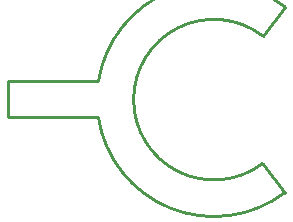
<source format=gbr>
%TF.GenerationSoftware,KiCad,Pcbnew,8.0.0*%
%TF.CreationDate,2024-03-07T16:43:38+08:00*%
%TF.ProjectId,LED_ring,4c45445f-7269-46e6-972e-6b696361645f,rev?*%
%TF.SameCoordinates,Original*%
%TF.FileFunction,Other,User*%
%FSLAX46Y46*%
G04 Gerber Fmt 4.6, Leading zero omitted, Abs format (unit mm)*
G04 Created by KiCad (PCBNEW 8.0.0) date 2024-03-07 16:43:38*
%MOMM*%
%LPD*%
G01*
G04 APERTURE LIST*
%ADD10C,0.254000*%
G04 APERTURE END LIST*
D10*
X148492502Y-102152500D02*
X140874000Y-102174000D01*
X148492502Y-102152500D02*
G75*
G02*
X164263496Y-95845505I9774228J-1569380D01*
G01*
X162385999Y-98314501D02*
X164263481Y-95845487D01*
X140874000Y-105224000D02*
X148481003Y-105218500D01*
X162385998Y-109135998D02*
X164263499Y-111601498D01*
X162385997Y-109135997D02*
G75*
G02*
X162385998Y-98314503I-4118627J5410747D01*
G01*
X164263498Y-111601497D02*
G75*
G02*
X148481044Y-105218494I-5995998J7877597D01*
G01*
X140874000Y-102174000D02*
X140874000Y-105224000D01*
M02*

</source>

__TASK ITEM__:
Up to the line containing "X162385998Y-109135998D02*", skip everything; from that line through the last line above, return each line exactly.

__WRITTEN ANSWER__:
X162385998Y-109135998D02*
X164263499Y-111601498D01*
X162385997Y-109135997D02*
G75*
G02*
X162385998Y-98314503I-4118627J5410747D01*
G01*
X164263498Y-111601497D02*
G75*
G02*
X148481044Y-105218494I-5995998J7877597D01*
G01*
X140874000Y-102174000D02*
X140874000Y-105224000D01*
M02*

</source>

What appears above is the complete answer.